Bias
Generative AI tools reflect the biases present in their training data, which may originate from various sources including: data inputters, anyone providing data or content (personal bias), the origin of the data (machine bias), and the exclusion of underrepresented or marginalized communities (selection bias). Moreover, users may inadvertently reinforce their existing beliefs by rephrasing prompts until they receive the answer they most desire (confirmation bias). Generative AI tools amplify and reinforce these biases, and it is crucial to remain critical of outputs/responses.
Otherwise, a growing sense of comfort, acceptance, and trust in what these tools provide can transform into depending on the machine to provide answers, realizations, and/or decisions (automation bias). Refer to academic resources to verify information and analyze the company’s data collection policies or procedures.
This New York Times article demonstrates how the resources AI is trained on can lead to bias: See How Easily A.I. Chatbots Can Be Taught to Spew Disinformation
Limited Knowledge
Generative AI relies on pretrained models to reduce the computing power needed to create text, images, and other outputs. While pre-training makes tools faster and easier to use, it means that some tools do not have access to information in real time. For example, the free version of ChatGPT has studied text authored before September 2021 and has no context for events after that date. Even if a GPT is connected to a search engine, it can only link to sources available on the internet. As any historian will tell you, there are lots of sources that are not available digitally, and the internet is an expansive, but incomplete, representation of all human knowledge and creative works. Searching the library’s catalog offers more robust access to scholarly works.

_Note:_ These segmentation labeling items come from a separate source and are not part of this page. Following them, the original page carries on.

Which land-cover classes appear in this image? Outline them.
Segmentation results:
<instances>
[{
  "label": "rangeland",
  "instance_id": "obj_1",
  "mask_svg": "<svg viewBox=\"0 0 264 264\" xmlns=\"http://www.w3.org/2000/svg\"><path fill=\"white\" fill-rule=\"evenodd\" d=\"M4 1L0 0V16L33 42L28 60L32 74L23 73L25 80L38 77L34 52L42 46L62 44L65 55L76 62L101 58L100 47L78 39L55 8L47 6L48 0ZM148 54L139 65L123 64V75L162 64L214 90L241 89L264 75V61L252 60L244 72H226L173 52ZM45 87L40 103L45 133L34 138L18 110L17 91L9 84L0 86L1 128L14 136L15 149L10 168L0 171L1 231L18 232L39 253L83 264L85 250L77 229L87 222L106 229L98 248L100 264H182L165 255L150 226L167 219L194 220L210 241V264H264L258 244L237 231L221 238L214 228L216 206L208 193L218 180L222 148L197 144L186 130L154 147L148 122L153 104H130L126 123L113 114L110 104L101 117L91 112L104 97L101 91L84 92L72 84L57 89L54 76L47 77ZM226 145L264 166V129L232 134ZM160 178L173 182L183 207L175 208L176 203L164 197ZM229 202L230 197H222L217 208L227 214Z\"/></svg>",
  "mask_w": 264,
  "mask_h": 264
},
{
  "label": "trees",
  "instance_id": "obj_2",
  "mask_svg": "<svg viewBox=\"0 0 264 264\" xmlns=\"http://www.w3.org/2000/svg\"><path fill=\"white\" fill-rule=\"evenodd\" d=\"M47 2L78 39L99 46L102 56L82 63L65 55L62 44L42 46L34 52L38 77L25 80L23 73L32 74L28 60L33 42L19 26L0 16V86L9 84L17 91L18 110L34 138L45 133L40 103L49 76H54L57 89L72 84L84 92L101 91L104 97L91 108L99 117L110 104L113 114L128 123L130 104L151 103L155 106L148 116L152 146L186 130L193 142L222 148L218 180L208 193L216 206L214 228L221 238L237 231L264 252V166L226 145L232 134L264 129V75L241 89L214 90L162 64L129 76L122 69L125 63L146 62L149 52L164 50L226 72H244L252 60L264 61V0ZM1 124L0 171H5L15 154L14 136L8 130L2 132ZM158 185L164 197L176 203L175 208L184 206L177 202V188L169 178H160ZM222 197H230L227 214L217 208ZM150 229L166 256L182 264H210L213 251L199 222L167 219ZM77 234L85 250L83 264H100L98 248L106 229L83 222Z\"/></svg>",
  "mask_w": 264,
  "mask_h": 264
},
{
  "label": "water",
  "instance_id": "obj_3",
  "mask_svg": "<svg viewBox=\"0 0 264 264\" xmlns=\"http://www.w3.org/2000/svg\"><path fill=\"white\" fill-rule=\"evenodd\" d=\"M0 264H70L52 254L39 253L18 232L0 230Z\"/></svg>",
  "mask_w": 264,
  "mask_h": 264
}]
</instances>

Likewise, image and audio-based AI reflect the limits of their training sets. Image recognition tools that were trained on pictures from the early 2000s on might misidentify objects in photos from the 1890s.
Hallucinations
AI hallucinations occur when Generative AI tools produce incorrect, misleading, or nonexistent content. Remember that large language models, or LLMs, are trained on massive amounts of data to find patterns; they, in turn, use these patterns to predict words and then generate new content. The fabricated content is presented as though it is factual, which can make AI hallucinations difficult to identify. A common AI hallucination in higher education happens when users prompt text tools like ChatGPT or Gemini (previously Google Bard) to cite references or peer-reviewed sources. These tools scrape data that exists on this topic and create new titles, authors, and content that do not actually exist.

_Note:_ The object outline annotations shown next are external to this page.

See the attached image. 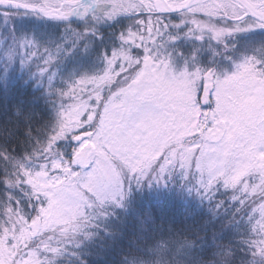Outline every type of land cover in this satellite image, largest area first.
Returning <instances> with one entry per match:
<instances>
[{"label": "snow or ice", "instance_id": "6c2138e0", "mask_svg": "<svg viewBox=\"0 0 264 264\" xmlns=\"http://www.w3.org/2000/svg\"><path fill=\"white\" fill-rule=\"evenodd\" d=\"M0 264H264V0H0Z\"/></svg>", "mask_w": 264, "mask_h": 264}]
</instances>
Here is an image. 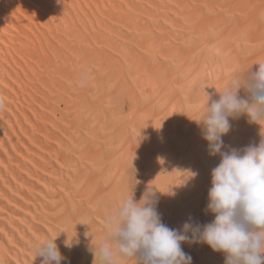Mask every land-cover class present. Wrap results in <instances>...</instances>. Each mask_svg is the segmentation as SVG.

Image-based and sound-based AI is also susceptible to hallucination. Instead of putting together words that shouldn’t be together, generative AI adds pixels in a way that may not reflect the object that it’s trying to depict. This is why image generation tools add fingers to hands. The model can see that fingers have a particular pattern, but the generator does not understand the anatomy of a hand. Similarly, sound-based AI may add audible noise because it first adds pixels to a spectrogram, then takes that visualization and tries to translate it back into a smooth waveform.